The narrative takes a brief detour when it touches on the friendship between Rachel Scott and survivor Alisha Basore:

In the hagiography of Columbine, Scott’s story looms large, her journals and drawings forming the basis of several inspirational Christian books published by her parents. Basore knew her in a different context entirely, as a giggly, exuberant seventeen-year-old who made friends across Columbine’s elaborate social strata and did a pee-your-pants-funny skit involving various characters from Titanic. “I knew who she really was,” Basore says, “because she was my best friend.”

Scott and Basore knew many of the same people from working at Subway, dished about boys, went shopping together. Over spring break they’d gone on a road trip to Albuquerque in a purple Hyundai. They had talked about getting an apartment together after the semester ended, even though Scott was only a junior. None of that was going to happen now. Basore wouldn’t even get to groan again as Scott made her listen to Sarah McLachlan’s “In the Arms of an Angel” for the umpteenth time. 

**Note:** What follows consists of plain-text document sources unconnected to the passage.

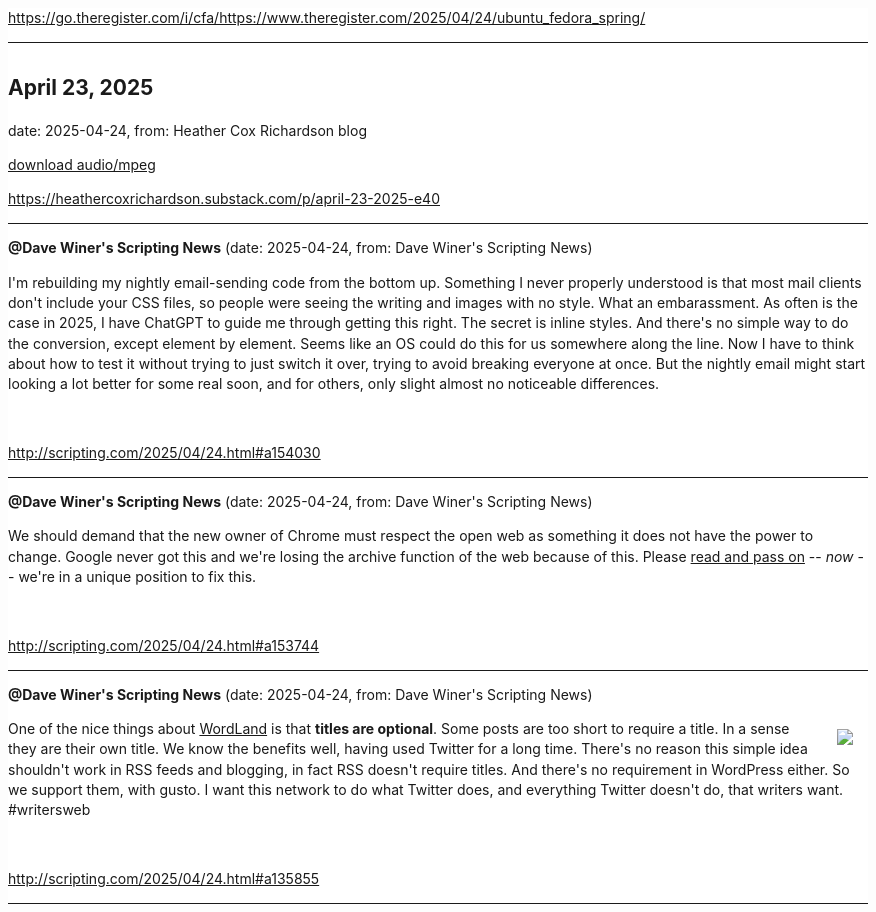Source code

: <https://go.theregister.com/i/cfa/https://www.theregister.com/2025/04/24/ubuntu_fedora_spring/>

---

## April 23, 2025

date: 2025-04-24, from: Heather Cox Richardson blog

 

<audio crossorigin="anonymous" controls="controls">
<source type="audio/mpeg" src="https://api.substack.com/feed/podcast/162069069/6344cacda036953d1a5d27b47ff596af.mp3"></source>
</audio> <a href="https://api.substack.com/feed/podcast/162069069/6344cacda036953d1a5d27b47ff596af.mp3" target="_blank">download audio/mpeg</a><br> 

<https://heathercoxrichardson.substack.com/p/april-23-2025-e40>

---

**@Dave Winer's Scripting News** (date: 2025-04-24, from: Dave Winer's Scripting News)

I'm rebuilding my nightly email-sending code from the bottom up. Something I never properly understood is that most mail clients don't include your CSS files, so people were seeing the writing and images with no style. What an embarassment. As often is the case in 2025, I have ChatGPT to guide me through getting this right. The secret is inline styles. And there's no simple way to do the conversion, except element by element. Seems like an OS could do this for us somewhere along the line. Now I have to think about how to test it without trying to just switch it over, trying to avoid breaking everyone at once. But the nightly email might start looking a lot better for some real soon, and for others, only slight almost no noticeable differences. 

<br> 

<http://scripting.com/2025/04/24.html#a154030>

---

**@Dave Winer's Scripting News** (date: 2025-04-24, from: Dave Winer's Scripting News)

We should demand that the new owner of Chrome must respect the open web as something it does not have the power to change. Google never got this and we're losing the archive function of the web because of this. Please <a href="https://this.how/googleAndHttp/">read and pass on</a> -- <i>now</i> -- we're in a unique position to fix this. 

<br> 

<http://scripting.com/2025/04/24.html#a153744>

---

**@Dave Winer's Scripting News** (date: 2025-04-24, from: Dave Winer's Scripting News)

<img class="imgRightMargin" src="http://scripting.com/images/2023/11/30/goodhumortruck.png" border="0" style="float: right; padding-left: 25px; padding-bottom: 10px; padding-top: 10px; padding-right: 15px;">One of the nice things about <a href="https://wordland.social/">WordLand</a> is that <b>titles are optional</b>. Some posts are too short to require a title. In a sense they are their own title. We know the benefits well, having used Twitter for a long time. There's no reason this simple idea shouldn't work in RSS feeds and blogging, in fact RSS doesn't require titles. And there's no requirement in WordPress either. So we support them, with gusto. I want this network to do what Twitter does, and everything Twitter doesn't do, that writers want. #writersweb 

<br> 

<http://scripting.com/2025/04/24.html#a135855>

---
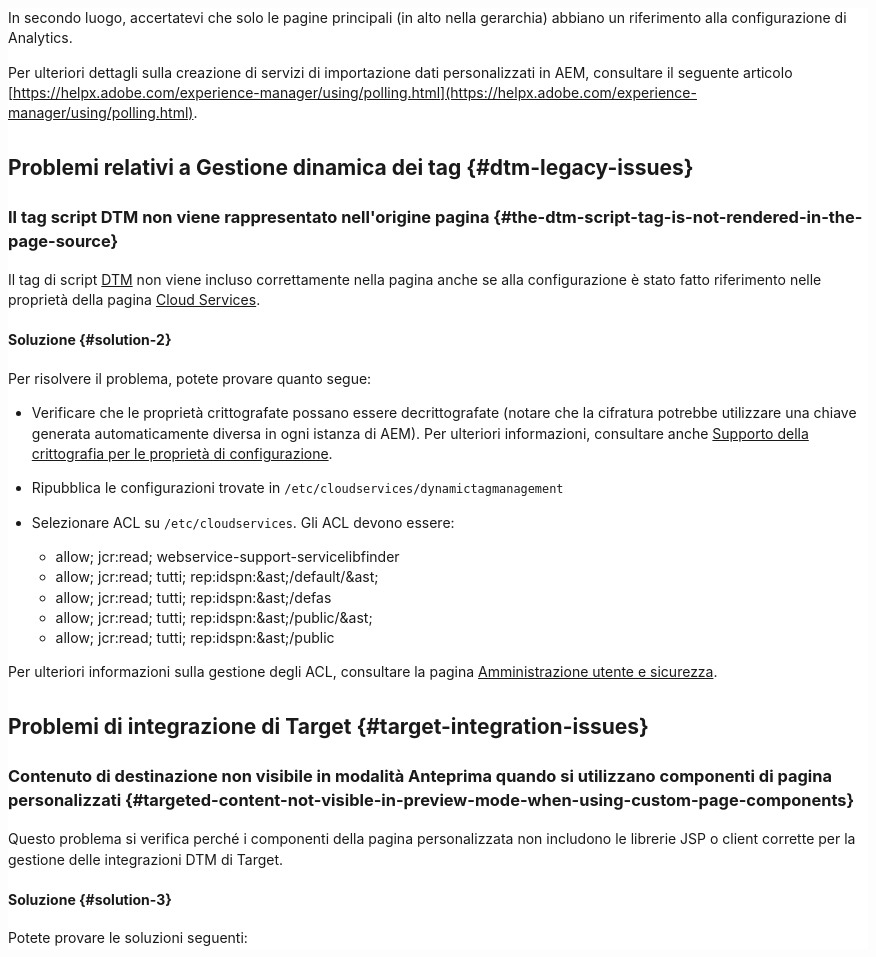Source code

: In secondo luogo, accertatevi che solo le pagine principali (in alto nella gerarchia) abbiano un riferimento alla configurazione di Analytics.

Per ulteriori dettagli sulla creazione di servizi di importazione dati personalizzati in AEM, consultare il seguente articolo [https://helpx.adobe.com/experience-manager/using/polling.html](https://helpx.adobe.com/experience-manager/using/polling.html).

## Problemi relativi a Gestione dinamica dei tag {#dtm-legacy-issues}

### Il tag script DTM non viene rappresentato nell&#39;origine pagina {#the-dtm-script-tag-is-not-rendered-in-the-page-source}

Il tag di script [DTM](/help/sites-administering/dtm.md) non viene incluso correttamente nella pagina anche se alla configurazione è stato fatto riferimento nelle proprietà della pagina [Cloud Services](/help/sites-developing/extending-cloud-config.md).

#### Soluzione {#solution-2}

Per risolvere il problema, potete provare quanto segue:

* Verificare che le proprietà crittografate possano essere decrittografate (notare che la cifratura potrebbe utilizzare una chiave generata automaticamente diversa in ogni istanza di AEM). Per ulteriori informazioni, consultare anche [Supporto della crittografia per le proprietà di configurazione](/help/sites-administering/encryption-support-for-configuration-properties.md).
* Ripubblica le configurazioni trovate in `/etc/cloudservices/dynamictagmanagement`
* Selezionare ACL su `/etc/cloudservices`. Gli ACL devono essere:

   * allow; jcr:read; webservice-support-servicelibfinder
   * allow; jcr:read; tutti; rep:idspn:&amp;ast;/default/&amp;ast;
   * allow; jcr:read; tutti; rep:idspn:&amp;ast;/defas
   * allow; jcr:read; tutti; rep:idspn:&amp;ast;/public/&amp;ast;
   * allow; jcr:read; tutti; rep:idspn:&amp;ast;/public

Per ulteriori informazioni sulla gestione degli ACL, consultare la pagina [Amministrazione utente e sicurezza](/help/sites-administering/security.md#permissions-in-aem).

## Problemi di integrazione di Target {#target-integration-issues}

### Contenuto di destinazione non visibile in modalità Anteprima quando si utilizzano componenti di pagina personalizzati {#targeted-content-not-visible-in-preview-mode-when-using-custom-page-components}

Questo problema si verifica perché i componenti della pagina personalizzata non includono le librerie JSP o client corrette per la gestione delle integrazioni DTM di Target.

#### Soluzione {#solution-3}

Potete provare le soluzioni seguenti:
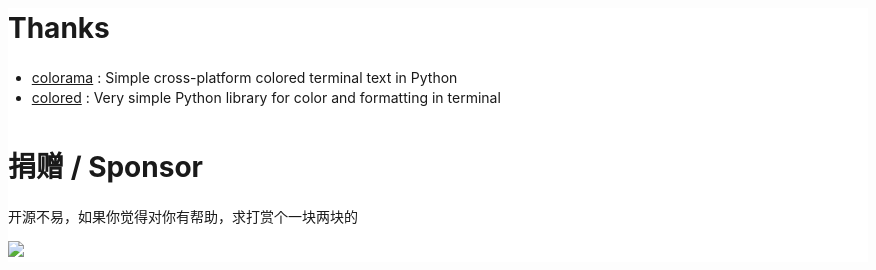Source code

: # Thanks

 * [colorama](https://github.com/tartley/colorama) : Simple cross-platform colored terminal text in Python
 * [colored](https://gitlab.com/dslackw/colored) : Very simple Python library for color and formatting in terminal


# 捐赠 / Sponsor

开源不易，如果你觉得对你有帮助，求打赏个一块两块的

![](https://gitee.com/gojuukaze/liteAuth/raw/master/shang.jpg)

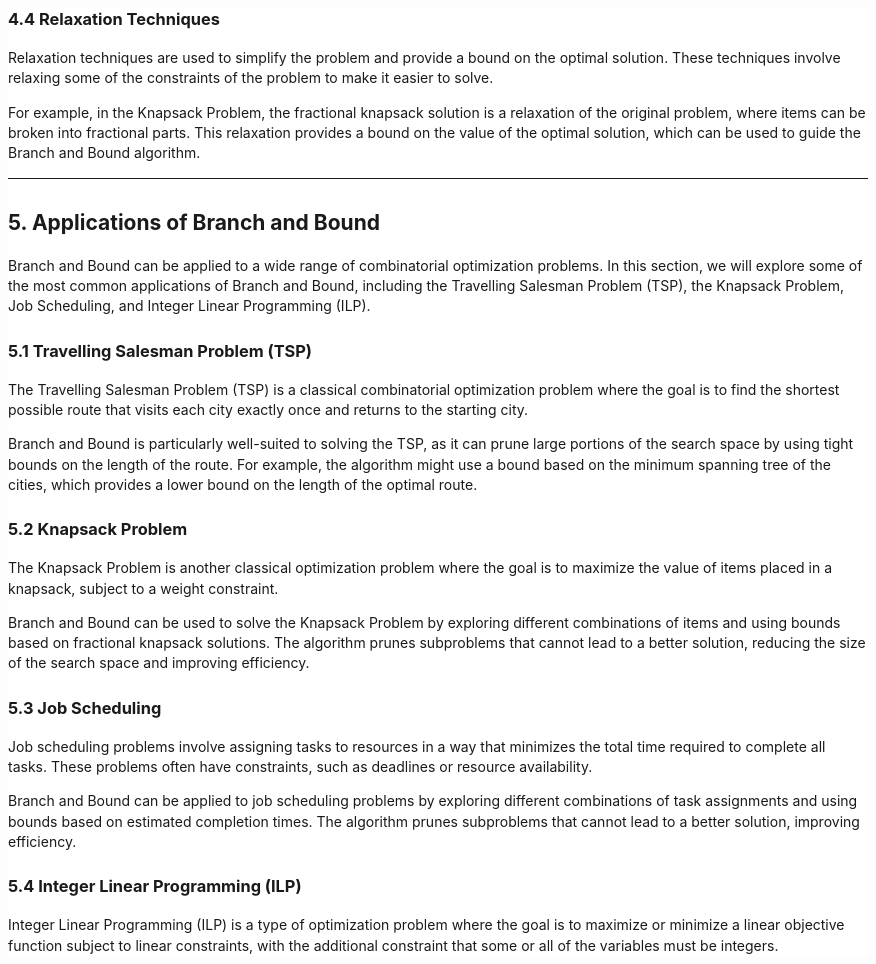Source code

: ### 4.4 Relaxation Techniques

Relaxation techniques are used to simplify the problem and provide a bound on the optimal solution. These techniques involve relaxing some of the constraints of the problem to make it easier to solve.

For example, in the Knapsack Problem, the fractional knapsack solution is a relaxation of the original problem, where items can be broken into fractional parts. This relaxation provides a bound on the value of the optimal solution, which can be used to guide the Branch and Bound algorithm.

---

## 5. Applications of Branch and Bound

Branch and Bound can be applied to a wide range of combinatorial optimization problems. In this section, we will explore some of the most common applications of Branch and Bound, including the Travelling Salesman Problem (TSP), the Knapsack Problem, Job Scheduling, and Integer Linear Programming (ILP).

### 5.1 Travelling Salesman Problem (TSP)

The Travelling Salesman Problem (TSP) is a classical combinatorial optimization problem where the goal is to find the shortest possible route that visits each city exactly once and returns to the starting city.

Branch and Bound is particularly well-suited to solving the TSP, as it can prune large portions of the search space by using tight bounds on the length of the route. For example, the algorithm might use a bound based on the minimum spanning tree of the cities, which provides a lower bound on the length of the optimal route.

### 5.2 Knapsack Problem

The Knapsack Problem is another classical optimization problem where the goal is to maximize the value of items placed in a knapsack, subject to a weight constraint.

Branch and Bound can be used to solve the Knapsack Problem by exploring different combinations of items and using bounds based on fractional knapsack solutions. The algorithm prunes subproblems that cannot lead to a better solution, reducing the size of the search space and improving efficiency.

### 5.3 Job Scheduling

Job scheduling problems involve assigning tasks to resources in a way that minimizes the total time required to complete all tasks. These problems often have constraints, such as deadlines or resource availability.

Branch and Bound can be applied to job scheduling problems by exploring different combinations of task assignments and using bounds based on estimated completion times. The algorithm prunes subproblems that cannot lead to a better solution, improving efficiency.

### 5.4 Integer Linear Programming (ILP)

Integer Linear Programming (ILP) is a type of optimization problem where the goal is to maximize or minimize a linear objective function subject to linear constraints, with the additional constraint that some or all of the variables must be integers.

The claim to know one’s best friend better than her parents did is not unusual — for a teenager. But in this case it misses the reality that the best friend’s parents knew her for 17 years, in her best and worst moments, and have insights that are undiminished by the experiences of her closest friend.

Basore has a merciful breakthrough when she revisits the scene of her horror — not only the high school, but an art room where she learned of the shooters’ presence and escaped from the building:

For years she had persistent, recurrent nightmares about shootings and explosions. Her reluctance to go to sleep led to chronic insomnia. She developed an eating disorder — and began to suspect it had something to do with Columbine.

Respite came unexpectedly during the tenth-anniversary ceremonies. A silent remembrance in the Commons was followed by longtime teacher and coach Ivory Moore leading an emotional chant of “We are Columbine!”

“We were just bawling,” Basore says. “At the end of that, they let us go walk around the school. For a brief moment, it felt like I was back — everyone walking the halls, passing each other and saying hi. I got to go back to the painting room. It was quiet. It was dark. I remember calling my brother and just crying. I got to go back. I haven’t had a single nightmare since.”

Sam Granillo, who was featured in a Dateline report in 2014, cuts to the spiritual heart of his experience as a survivor:

With the aid of Facebook and Instagram, Granillo has fashioned an alter ego known as the PonderMonster, who leaves colorful, psychedelic, blissed-out paintings in public places for people to stumble upon or seek out in an organized treasure hunt. A handwritten note asks the finder to send him a pic of the artwork in its new home so he can post it; the response rate is around 95 percent.

“This is the direction I like better,” he says. “I feel like I’m putting more love back in the universe than was taken from me that day.”

The equation is an important one. In their basement tapes, the Columbine killers talked about the kind of lasting harm they hoped to inflict on the survivors; they would haunt their dreams, [Eric] Harris boasted, and “create flashbacks from what we do and drive them insane.” PonderMonster, the Rebels Project and other survivor efforts to create something meaningful out of the worst experience of their lives denies the killers their posthumous victory.

Prendergast writes of how people only want to talk about the Columbine massacre, once they learn that Stair survived it. He addresses people’s questions about what Stair and others experienced, but in writing about their struggles with grief and guilt, and the experiences that renewed their will to live, he engages the most interesting angle — their dignity.